Bound and hooded by a group of activists-turned-terrorists-trying-to-turn-activists-again, a kidnapped Clive Owen sits in a shelter papered in a decade’s worth of tabloid headlines. They scream of war, nuclear mishaps, and ecological disaster. It’s real end-of-the-world stuff, presented in the form of everyday material, much like the film around it. Children Of Men, directed and co-written by Alfonso Cuarón (Y Tu Mamá También), is set in 2027, but each strand of its dystopian vision comes tethered to 2006. It’s all chillingly, disgustingly plausible, and the familiarity only amplifies its power to shock.
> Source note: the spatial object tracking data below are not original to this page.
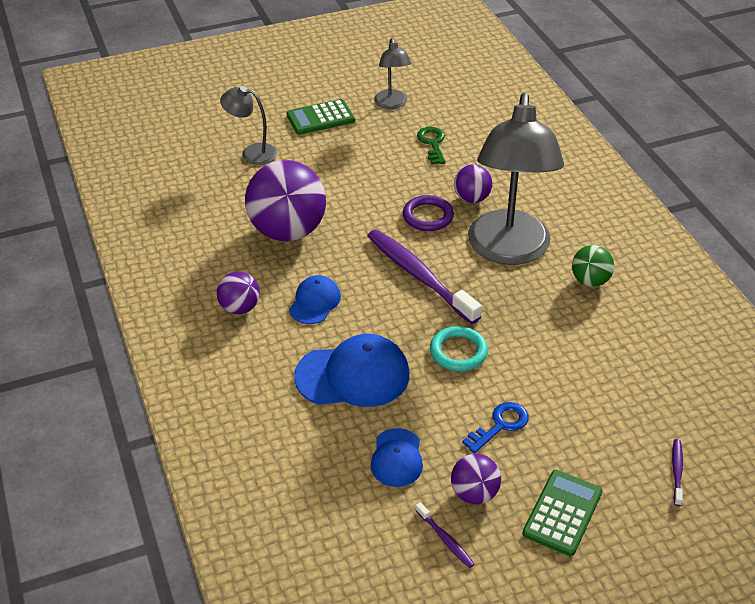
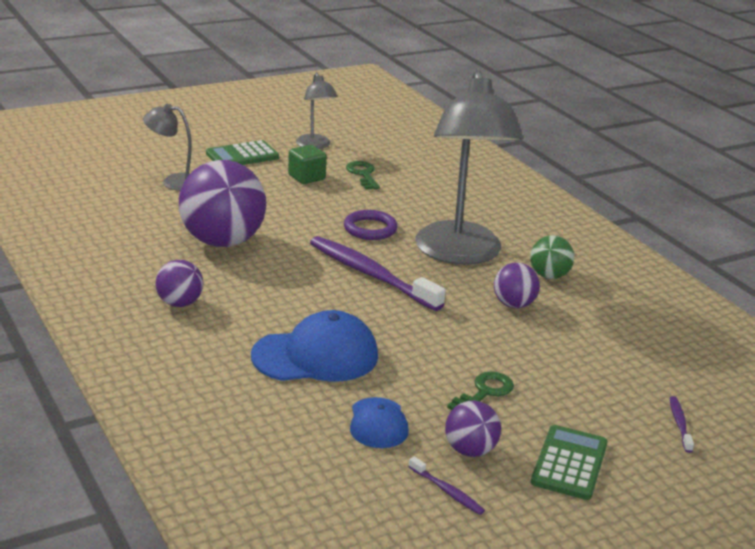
camera: 10 degrees left, 15 degrees down
blue cap [289,275,341,324] -> none
turquoise ring [430,326,488,371] -> none
purple ball [454,164,492,203] -> purple ball moved to [494,262,540,308]
blue key [462,402,529,453] -> green key [447,372,514,410]
none -> green cube [288,145,327,184]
There’s much more to Cuarón’s film, adapted from a P.D. James novel, than a tour of a world gone terribly wrong, but the story comes tightly bound to its intricately realized setting, a fascist Britain that’s also apparently the last nightmarish refuge of civilization. The parts of humanity that haven’t already been destroyed wither away due to the mysterious onset of widespread infertility, which has prevented anyone from giving birth for 18 years. The British government rounds up all non-native residents for the good of the state, shipping them off to refugee camps, and beyond doubt, even worse fates. Animal corpses litter the countryside, and people with agendas are always blowing up something or other.

As a former radical now whiling away his time drinking scotch and manning a desk in a low-level bureaucratic office, Owen seems content to watch the world go to hell, until his ex-wife (Julianne Moore), a leader of the pro-immigrant Fishes, presses him into retrieving a pair of illegal travel passes in the hopes of reaching a group of much-rumored, never-confirmed benevolent off-shore scientists called The Human Project. Their motives, tied to the well-being of a young immigrant (Claire-Hope Ashitey), will soon become clear, but only after the cost of failure has been made equally clear.
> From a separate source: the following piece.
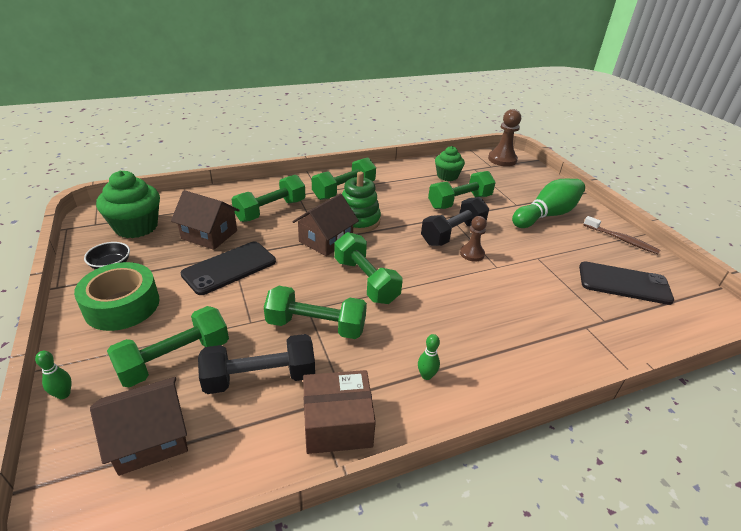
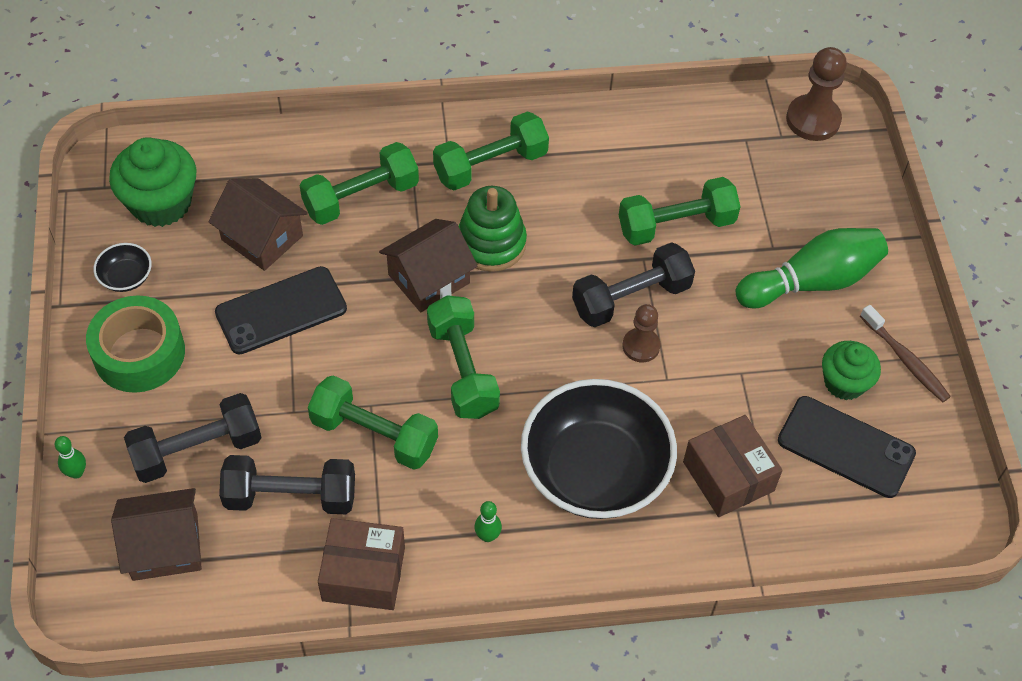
camera: 15 degrees right, 20 degrees up
green dumbbell [107,306,229,387] -> black dumbbell [124,393,262,483]
green cupcake [435,146,465,181] -> green cupcake moved to [822,341,881,400]
none -> black bowl [521,379,677,519]
none -> brown box [683,415,783,517]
Cuarón directs Children Of Men with remarkable long takes and indelible images, but it isn’t the kind of craft that immediately calls attention to itself; Cuarón moves the story along with an intensity that makes it hard to pay attention to anything else. It’s a film of astonishing immediacy, with all the urgency of a late-night phone call, but the human element drives it. Owen begins a broken man with little to sustain him beyond his relationship with a paternal Michael Caine, whose activism has devolved into a vague hopefulness and a routine of smoking pot, listening to music, and caring for his semi-comatose wife. By the film’s end, Owen has been transformed and the possibility raised that the world might change with him. Cuarón has created a dire warning of the world that could be, but he’s also made a film about faith, love, sacrifice, and all the other hard-won virtues that keep the world alive. It’s a heartbreaking, bullet-strewn valentine to what keeps us human.

worldbfree
Chicago

It's a Bleak future with only a glimmer of hope... — 2 years ago

WORTH CONSUMING!

http://rasml.org/?p=715

A story about this — 2 years ago

Whether this movie is overall “good” or “bad,” the themes in “Children of Men” provokes deep thought, argument and reflection among its audience, and the fact that it manages to achieve that is enough of a reason to hold this movie in some form of positive regard.

petabyte
Chicago

Pull my finger. — 2 years ago

WORTH CONSUMING!

What a terribly tragic, heartbreakingly beautiful movie. Highly recommended. Bring a hankie or five.

A story about this — 2 years ago

WORTH CONSUMING!

i went with two friends who were a little upset about the ending, but as i left the theatre i thought it was the way it had to end. a story of this scope can’t be tied up with a neat little bow and still be believable.

GrammaG
Normal

A review of this — 2 years ago

WORTH CONSUMING!

This was such an intense movie. I don’t normally watch any kind of war or action-type movie so I don’t remember the last time I had this kind of edge of my seat, constant worrying about the characters, closing my eyes kind of movie-going experience. It wasn’t a bad feeling, but it did leave me a little frazzled, and images from the movie made their way into my dreams. Overall, it was extremely dark and difficult to watch but well worth seeing.